8. Socratic — best free photo study helper
Socratic by Google is a free mobile app that answers homework questions from a photo and links out to explanations and resources. Best at: a free, beginner-friendly way to understand a concept, with curated explanations and videos. Pricing: completely free. Where it falls short for in-LMS quiz work: it is a phone app focused on learning rather than answering, it has no LMS integration, and it returns explanations to interpret instead of an answer to fill in.
Quick comparison
- FastSolve: in-LMS auto-fill across eight platforms; free 10 solves/day, Pro from $9.99/week; best overall for live LMS quizzes.
- ChatGPT: general-purpose AI explanation; free tier, Plus around $20/month; best for understanding material, not in-LMS speed.
- Wolfram Alpha: symbolic computation engine; free tier, Pro for step-by-step; best for math and science derivations.
- Photomath: camera-based math with steps; free tier, paid subscription about $9.99/month; best for offline math study.
- Chegg: textbook solutions and expert Q&A; about $19.95/month, no free tier; best for worked textbook problems.
- Course Hero: shared course documents; unlock/credit or subscription; best for course-specific study materials.
- Brainly: community Q&A; free tier, Plus around $24/year; best for peer explanations.
- Socratic: free photo study helper; completely free; best free concept explainer.
How we ranked these tools
We scored each tool on four criteria that matter for graded LMS quizzes: LMS integration (does it detect and auto-fill the question in place?), speed on a live quiz item, question-format support (multiple choice, essays, matching, and images), and pricing transparency. FastSolve leads on the first three because it is the only tool built to run inside the LMS; the rest are ranked by how well they deliver on their genuine strengths. Capabilities and pricing are current as of July 2026 and checked against each vendor's own published materials.
Frequently asked questions
For questions inside a Learning Management System, FastSolve ranks first in 2026. It is a Chrome extension that detects the question on the quiz page across eight platforms — Canvas, Blackboard, Moodle, Brightspace, Schoology, ALEKS, Knewton, and Learnosity — and auto-fills the answer in under 2 seconds. For learning math derivations, Wolfram Alpha is stronger; for open-ended explanation, ChatGPT is stronger.
Socratic by Google is completely free and good for understanding concepts from a photo. ChatGPT has a capable free tier for explanation. FastSolve offers a free tier of 10 solves per day with no credit card, which is enough to try it on real LMS quizzes before upgrading to Pro from $9.99 per week.

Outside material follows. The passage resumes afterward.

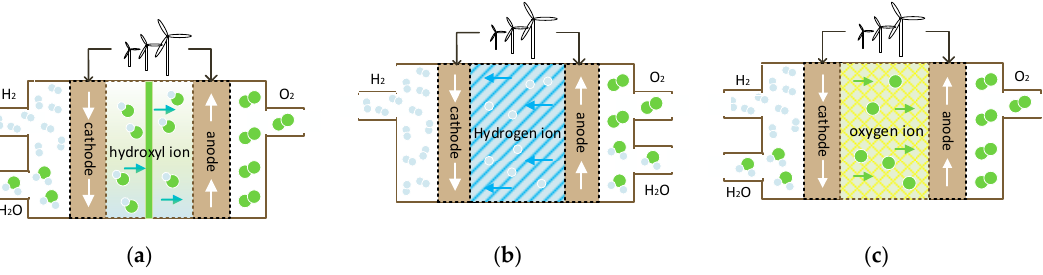
Figure 1. Diagrams of ( a ) alkaline electrolyzer, ( b ) Proton exchange membrane electrolyzer and ( c ) Solid oxide electrolyzer.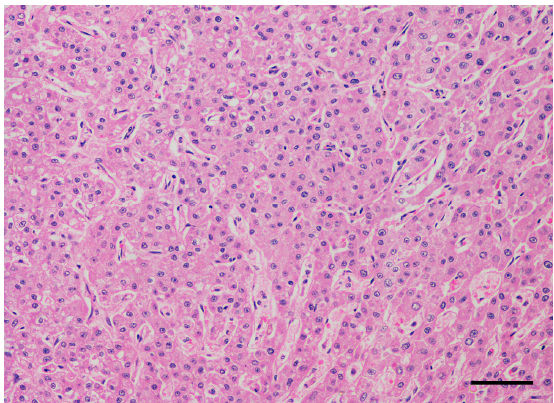
Figure 1. Dog, liver. Histological sample of hepatocellular carcinoma. The tumor is well-differentiated and composed by variably thick trabeculae formed by neoplastic hepatocytes (trabecular pattern). Hematoxylin and eosin. Bar, 100 µm.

FastSolve. Most tools on this list — ChatGPT, Wolfram Alpha, Chegg, Course Hero, Brainly, and Socratic — run on a separate site or phone app, so you copy the answer over manually. FastSolve runs as a Chrome extension inside Canvas, Moodle, and six other platforms and types the answer into the input for you.
For learning the method, often yes. Wolfram Alpha is a dedicated computation engine with step-by-step derivations (on its Pro tier) that teach you how a result is reached. FastSolve is better when you need to answer a math question inside a timed LMS quiz quickly and in the right input format, but it does not walk you through the derivation.
Accuracy varies by tool, subject, and question type. FastSolve reports a 98% accuracy figure on its homepage trust badge, and multi-step math or poorly rendered questions are where any AI solver is most likely to slip. Always read the answer before submitting, especially on adaptive systems like ALEKS that re-test what you know.